Māori and Pasifika Eye Health
RANZCO is committed to working towards eliminating eye health inequalities across Australia and New Zealand.
In July 2021, the RANZCO Board endorsed the Te Tiriti o Waitangi (Treaty of Waitangi) principles following earlier endorsement by the New Zealand Branch.
- Tino rangatiratanga: The guarantee of tino rangatiratanga, which provides for Māori self-determination and mana motuhake in the design, delivery and monitoring of health and disability services.
- Equity: The principle of equity, which requires the Crown to commit to achieving equitable health outcomes for Māori.
- Active protection: The principle of active protection, which requires the Crown to act, to the fullest extent practicable, to achieve equitable health outcomes for Māori. This includes ensuring that it, its agents and its Treaty partner are well informed on the extent and nature of both Māori health outcomes and efforts to achieve Māori health equity.
- Options: The principle of options which requires the Crown to provide for and properly resource kaupapa Māori health and disability services. Furthermore, the Crown is obliged to ensure that all health and disability services are provided in a culturally appropriate way that recognises and supports the expression of hauora Māori models of care.

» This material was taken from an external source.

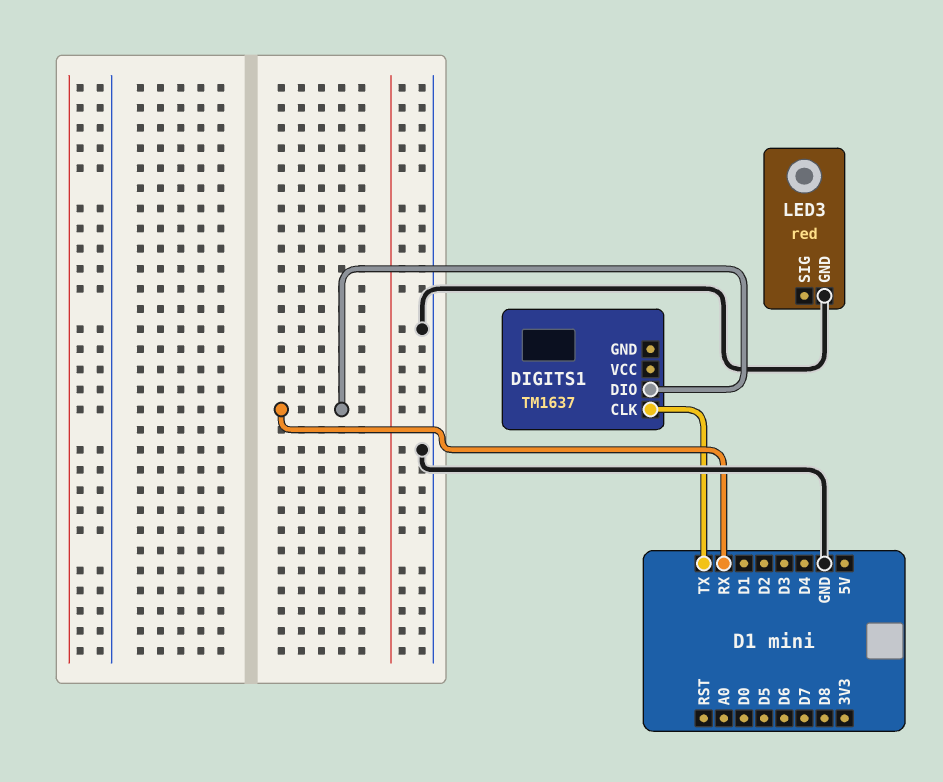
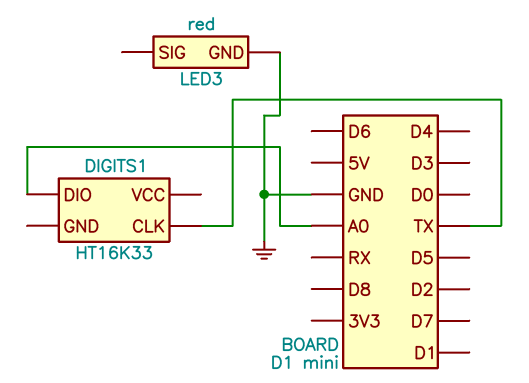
DIGITS1: TM1637 -> HT16K33
DIGITS1 pin DIO: RX -> A0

- Partnership: The principle of partnership which requires the Crown and Māori to work in partnership in the governance, design, delivery and monitoring of health and disability services. Māori must be co-designers, with the Crown, of the primary health system for Māori.
This is yet another step forward in our efforts to improve equity of access for Māori populations and we will continue this process through further consultation with Māori.
The RANZCO Māori and Pasifika Eye Health Committee is progressing work towards the RANZCO Māori Action Plan. Underpinning this work are three guiding principles:
- Genuine partnership with Māori
- Cultural competence
- Improving Māori representation within the ophthalmology workforce
Dr William Cunningham, former Chair (2018-2021) of the RANZCO Māori and Pasifika Eye Health Committee talks more about this work in the following video:
Please contact us at email@example.com for more information or to get involved.
In New Zealand there are disparities in eye health outcomes between Māori and Pasifika peoples and other ethnic groups in terms of uncorrected refractive error, cataract and other lens disorders, diabetic retinopathy and keratoconus. The underlying causes are likely to be due to higher rates of genetic and environmental risk factors alongside a lower rate of access to health services.
Māori are significantly less likely to wear corrective lenses than non-Māori (38.7% compared with 51.9% after adjusting for age) If they do wear corrective lenses, Māori are significantly more likely than non-Māori to find it difficult to see newspaper print well enough to read it and to find it difficult to see someone’s face clearly across a room (3.9% compared to 2.8% after adjusting for age).
Cataracts and other lens disorders are 1.5-2 times as prevalent in Māori compared to non-Māori up to the age of 84.
Māori and Pasifika people are overrepresented in populations with diabetic eye disease. There is also some evidence that Māori access the diabetic retinal screening service at a lower rate than other ethnic groups.
Māori and Pasifika people appear to have a higher than average prevalence of keratoconus.
RANZCO works to address eye health inequalities through training an ophthalmology workforce that is culturally competent and provides health services that are culturally safe for both patients and doctors. This includes working to increase the numbers of Māori and Pasifika ophthalmologists.
The RANZCO Strategic Plan 2017-20 commits to developing a plan to deal with Indigenous/Māori/Pacific Islander eye health and access issues and to increase the diversity (including Indigenous/Māori/Pacific Islander) of ophthalmologists in Australia and New Zealand. As part of achieving this, we have established a Māori and Pasifika Health Committee, with a goal of developing a strategy and action plan to improve Māori and Pasifika eye health outcomes.
In addition, RANZCO has launched up to four scholarships of AUD$2000 annually for medical students or junior doctors of Aboriginal, Torres Strait Islander, Māori or Pacific Island descent who wish to pursue a career in ophthalmology.
RANZCO has also established a Service to Australian Indigenous and Torres Strait Islander, New Zealand Māori and Pacific Islander Peoples Award. This award is given in recognition of outstanding service to the College, ophthalmology or community in areas of indigenous eye care, in either Australia or New Zealand or in recognition of mentoring indigenous doctors or medical students.
Finally, to encourage more Aboriginal, Torres Strait Islander, Māori or Pacific Island doctors into a career in ophthalmology, RANZCO has adopted a centralised recruitment process that will automatically allocate an interview to qualified applicants who identify as Aboriginal, Torres Strait Islander, Māori or Pacific Islander.